Z Geburtshilfe Neonatol 2007; 211 - P313
DOI: 10.1055/s-2007-983283

Die unmittelbar postnatale Mimik Neugeborener nach Geburt per Kaiserschnitt – erste Beobachtungen

J Hentschel 1, F Jütte 1, R Ruff 1, L Gortner 1
  • 1Klinik für Allgmeine Pädiatrie und Neonatologie, Universitätsklinikum des Saarlandes, Homburg/Saar

Hintergrund: Während der Primärversorgung von Neugeborenen ohne Interventionsnotwendigkeit nach Sectio caesarea wurde apparent, dass unmittelbar postnatal Augen- und Mundbewegungen einsetzen. Die Gesichtsbewegungen Neugeborener in den ersten Lebensminuten sind bisher noch nicht genau beschrieben worden. Daher sollte beobachtet werden, ob Augen- und Mundbewegungen regelmäßig auftreten, und welche Einflussfaktoren eine Rolle spielen. Methodik: Als Mimik-Elemente wurden Eye Opening (EO) und Tongue Thrust (TT) definiert: bei EO handelt es sich um rhythmisches Öffnen und Schließen der Augen, bei TT wird (repetitiv) der Mund geöffnet und die Zunge hervorgeschoben. Die Pilot-Beobachtungen erfolgten unter quasi-experimentellen Bedingungen der Primärversorgung von 74 Neugeborenen, die von November 2003 bis Dezember 2004 per Kaiserschnitt geboren wurden. Im zeitlichen Raster des APGARs wurde nach 5 bzw. 10min notiert, ob die Kinder EO und/oder TT zeigten. Als mögliche Einflussvariablen wurde ein Zusammenhang mit Gestationsalter, Nabelschnurarterien-pH, summierten APGAR-Werten, sowie Narkoseart (Allgemein- versus Regionalanästhesie) und Sectio-Indikation mittels SPSS 13,0 gesucht. Ergebnisse: Von 0–10min zeigten 73,0% der Neugeborenen EO, 59,5% zeigten TT. Ein signifikanter Zusammenhang bestand zwischen Gestationsalter und dem Auftreten von EO in den Zeiten 0–5, 5–10 und 0–10min, zwischen Gestationsalter und Auftreten von EO und/oder TT im Zeitraum 0–10min, zwischen der Narkoseart und dem Auftreten von EO in allen Zeiträumen, zwischen APGAR-Werten und dem Auftreten von TT im Zeitraum 0–5min und zwischen APGAR-Werten und dem Auftreten von EO und/oder TT im Zeitraum 0–10min. Ein signifikanter Zusammenhang zwischen den Variablen Nabelschnurarterien-pH-Wert oder Sectio-Indikation mit Auftreten der Mimik-Elemente bestand nicht.

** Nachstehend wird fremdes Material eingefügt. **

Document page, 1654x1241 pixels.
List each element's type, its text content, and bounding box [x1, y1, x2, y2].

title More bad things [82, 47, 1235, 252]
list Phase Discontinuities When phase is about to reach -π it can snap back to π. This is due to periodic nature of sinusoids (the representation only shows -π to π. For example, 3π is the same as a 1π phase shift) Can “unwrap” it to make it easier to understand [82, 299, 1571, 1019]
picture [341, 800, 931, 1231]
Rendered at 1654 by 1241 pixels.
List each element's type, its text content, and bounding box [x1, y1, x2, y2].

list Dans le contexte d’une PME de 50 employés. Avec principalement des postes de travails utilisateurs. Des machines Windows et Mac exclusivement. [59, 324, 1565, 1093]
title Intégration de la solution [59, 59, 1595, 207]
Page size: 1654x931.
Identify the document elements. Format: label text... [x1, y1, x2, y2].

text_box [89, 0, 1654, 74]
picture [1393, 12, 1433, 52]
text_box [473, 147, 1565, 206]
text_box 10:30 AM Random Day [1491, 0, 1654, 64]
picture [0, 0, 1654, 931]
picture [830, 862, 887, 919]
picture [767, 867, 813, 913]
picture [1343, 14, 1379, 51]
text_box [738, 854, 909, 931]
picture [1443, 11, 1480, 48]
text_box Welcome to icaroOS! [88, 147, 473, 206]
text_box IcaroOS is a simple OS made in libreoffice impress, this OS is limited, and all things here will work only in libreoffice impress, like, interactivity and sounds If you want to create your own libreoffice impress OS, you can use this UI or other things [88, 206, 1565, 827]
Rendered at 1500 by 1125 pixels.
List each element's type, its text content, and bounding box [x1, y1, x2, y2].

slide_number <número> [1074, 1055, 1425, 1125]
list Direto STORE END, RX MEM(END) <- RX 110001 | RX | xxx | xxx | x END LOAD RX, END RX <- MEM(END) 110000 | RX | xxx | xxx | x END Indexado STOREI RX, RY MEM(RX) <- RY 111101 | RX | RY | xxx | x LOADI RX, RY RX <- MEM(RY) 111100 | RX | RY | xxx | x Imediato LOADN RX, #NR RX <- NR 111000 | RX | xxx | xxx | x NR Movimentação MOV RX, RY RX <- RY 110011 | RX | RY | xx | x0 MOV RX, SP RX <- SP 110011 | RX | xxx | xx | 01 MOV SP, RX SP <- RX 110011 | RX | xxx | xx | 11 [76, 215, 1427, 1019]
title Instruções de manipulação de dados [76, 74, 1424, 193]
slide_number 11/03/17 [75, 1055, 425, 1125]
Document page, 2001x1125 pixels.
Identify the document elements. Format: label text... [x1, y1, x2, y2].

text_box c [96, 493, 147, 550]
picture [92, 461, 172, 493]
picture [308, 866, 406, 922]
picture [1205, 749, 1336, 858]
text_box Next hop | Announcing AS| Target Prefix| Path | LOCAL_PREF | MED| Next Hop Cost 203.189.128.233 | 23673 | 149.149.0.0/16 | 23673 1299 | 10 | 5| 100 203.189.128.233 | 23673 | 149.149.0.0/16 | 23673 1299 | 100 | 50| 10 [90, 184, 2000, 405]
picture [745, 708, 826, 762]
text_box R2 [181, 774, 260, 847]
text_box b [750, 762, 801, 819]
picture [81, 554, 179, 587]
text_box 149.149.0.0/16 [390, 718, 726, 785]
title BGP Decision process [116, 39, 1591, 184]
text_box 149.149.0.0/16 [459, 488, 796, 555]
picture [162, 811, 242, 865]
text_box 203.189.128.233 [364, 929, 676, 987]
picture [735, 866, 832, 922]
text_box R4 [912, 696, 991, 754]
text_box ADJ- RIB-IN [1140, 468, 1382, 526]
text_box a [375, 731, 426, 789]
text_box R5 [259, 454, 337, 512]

Diskussion: Als spezifische Mimik waren EO und TT regelmäßig unmittelbar postnatal bei Neugeborenen zu beobachten. Das Auftreten war von Reife, Adaptationsqualität und Narkoseart bei der Mutter mitbestimmt. Die Berechnungen konnten nur Tendenzen ergeben, da es in der Studie zu wenige vom Normalkollektiv abweichende Neugeborene gab. Ultraschall-Studien zufolge kann ein ähnliches reifeabhängiges Verhalten pränatal beobachtet werden: auch bei den Gesichtsbewegungen scheint eine feto-neonatale Kontinuität zu bestehen.

Es wurden folgende Hypothesen aufgestellt:

- Es könnte ein Zusammenhang zwischen neurologischem Zustand des Neugeborenen und der Mimik bestehen

- EO könnte eine Reaktion auf Stimuli und die Umgebungsumstellung (z.B. Licht, Geräusche) sein

- TT ist möglicherweise ein angeborener Automatismus und Indikator für die Saugbereitschaft des Kindes

Schlussfolgerungen: Die Phänomene EO und TT gehören regelhaft zu den ersten eigenen Aktionen von Neugeborenen und könnten den Beitrag des Kindes zur Interaktionsinitiation mit den Eltern darstellen. Für Folgestudien ist sinnvoll, sowohl Spontangeborene, als auch vom Normalkollektiv abweichende Neugeborene einzubeziehen.